(Beginning of Study text)

America’s Tastemakers Across the river, a quiet industry determines the flavors of our foods.
What does a strawberry taste like? It depends. Do you mean a fresh strawberry, a ripe strawberry, a jammy strawberry? Because it matters, says Elaine Kellman, a flavorist at Citromax in Carlstadt, New Jersey, who has spent the past 30 years breaking down taste sensations into their chemical parts. To capture the full-bodied sweetness of an ultra-ripe strawberry, “you would take a strawberry flavor and add chemicals like maltol and furaneol,” whereas a jammy one might need a hint of jasmine, and a fresh one might require a dash of grassy cis-3-hexenal.

(End of Study text)
(Beginning of Extracted information)

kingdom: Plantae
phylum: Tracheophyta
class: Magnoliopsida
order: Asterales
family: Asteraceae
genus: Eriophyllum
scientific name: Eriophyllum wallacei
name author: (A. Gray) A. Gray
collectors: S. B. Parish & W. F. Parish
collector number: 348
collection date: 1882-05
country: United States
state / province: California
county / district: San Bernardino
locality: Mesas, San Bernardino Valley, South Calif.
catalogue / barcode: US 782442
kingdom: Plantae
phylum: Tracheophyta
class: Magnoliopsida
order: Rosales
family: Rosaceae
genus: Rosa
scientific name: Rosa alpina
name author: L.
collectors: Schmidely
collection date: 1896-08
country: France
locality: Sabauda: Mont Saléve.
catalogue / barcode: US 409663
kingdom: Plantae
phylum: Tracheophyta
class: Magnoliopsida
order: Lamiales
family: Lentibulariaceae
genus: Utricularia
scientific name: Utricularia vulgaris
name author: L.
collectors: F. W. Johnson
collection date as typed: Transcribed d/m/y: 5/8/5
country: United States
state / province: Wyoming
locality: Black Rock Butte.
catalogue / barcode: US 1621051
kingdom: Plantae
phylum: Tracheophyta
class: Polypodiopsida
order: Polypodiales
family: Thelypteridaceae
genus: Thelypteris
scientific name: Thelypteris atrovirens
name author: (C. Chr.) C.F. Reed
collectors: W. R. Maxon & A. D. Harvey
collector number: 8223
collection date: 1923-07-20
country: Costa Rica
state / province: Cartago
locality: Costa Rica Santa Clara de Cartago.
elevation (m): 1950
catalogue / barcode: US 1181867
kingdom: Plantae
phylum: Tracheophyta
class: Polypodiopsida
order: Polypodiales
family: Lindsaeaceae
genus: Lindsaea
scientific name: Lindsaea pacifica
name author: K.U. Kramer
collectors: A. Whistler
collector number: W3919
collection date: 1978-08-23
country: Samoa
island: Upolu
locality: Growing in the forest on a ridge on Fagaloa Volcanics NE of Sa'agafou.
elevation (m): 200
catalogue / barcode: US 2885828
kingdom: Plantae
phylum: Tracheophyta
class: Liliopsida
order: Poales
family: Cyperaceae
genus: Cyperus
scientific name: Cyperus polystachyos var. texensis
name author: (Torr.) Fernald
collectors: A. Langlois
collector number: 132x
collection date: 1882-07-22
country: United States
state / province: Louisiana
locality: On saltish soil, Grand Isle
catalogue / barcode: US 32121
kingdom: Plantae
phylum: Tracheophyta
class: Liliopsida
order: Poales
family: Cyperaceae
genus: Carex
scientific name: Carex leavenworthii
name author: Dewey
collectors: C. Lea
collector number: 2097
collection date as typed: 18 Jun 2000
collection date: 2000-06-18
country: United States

(End of Extracted information)

Task 1 :: From the flavor article, list every ingredient Elaine Kellman names for adjusting a strawberry flavor.
Task 2 ::
Using the flavor article, answer each question on its own line:
(a) In what town and state is Citromax located?
(b) For how many years has Elaine Kellman been breaking down taste sensations into their chemical parts?
(c) According to the headline, what does the quiet industry determine?
Task 3 :: Write the next few sentences of the flavor article, picking up after its last sentence.
The records are from a separate source and have no connection to the flavor article.

Result 1 :: maltol, furaneol, jasmine, cis-3-hexenal

Result 2 ::
(a) Carlstadt, New Jersey
(b) 30 years
(c) The flavors of our foods

Result 3 ::
There are, by most estimates, only about 500 flavorists in the U.S., and if you have eaten food from a box in America, you have certainly tasted their work. Flavorists are responsible for the end of the ingredients list, the mysterious “natural and artificial flavors” that make ketchup taste ketchup-y and imitation meats meaty. And many of them happen to work in New Jersey, which has become a hub of American flavor. The Swiss giant Firmenich, for example, has its U.S. headquarters in Plainsboro, and Symrise is in Teterboro, as is Takasago, and a Givaudan outpost is in East Hanover. There is Robertet in Piscataway, International Flavors & Fragrances in South Brunswick, Brookside in Branchburg, Flavor Dynamics in South Plainfield, and Signature Flavors in Freehold. This partly has to do with location and price: New Jersey is close to the area’s ports but with cheaper land than New York. At play, too, is the Silicon Valley principle: It’s good to be near competitors because that means you’re near clients (and future hires).
We talk about flavor, the way things taste, the way things make us feel, all the sensations. That’s the common language.
Despite the industry’s influence over what we eat, “most people don’t know about us,” Kellman says, and that is on purpose. Flavorists cannot tell you which food brands they’ve worked with or what flavors they’ve made. “We’re invisible creators,” says Alison Freedman, a flavorist at Firmenich. She remembers the thrill of seeing the first of her flavors go to market — a sweet brown caramel flavor for a CPG (consumer packaged goods) company, but “we can’t really get into details further than that.”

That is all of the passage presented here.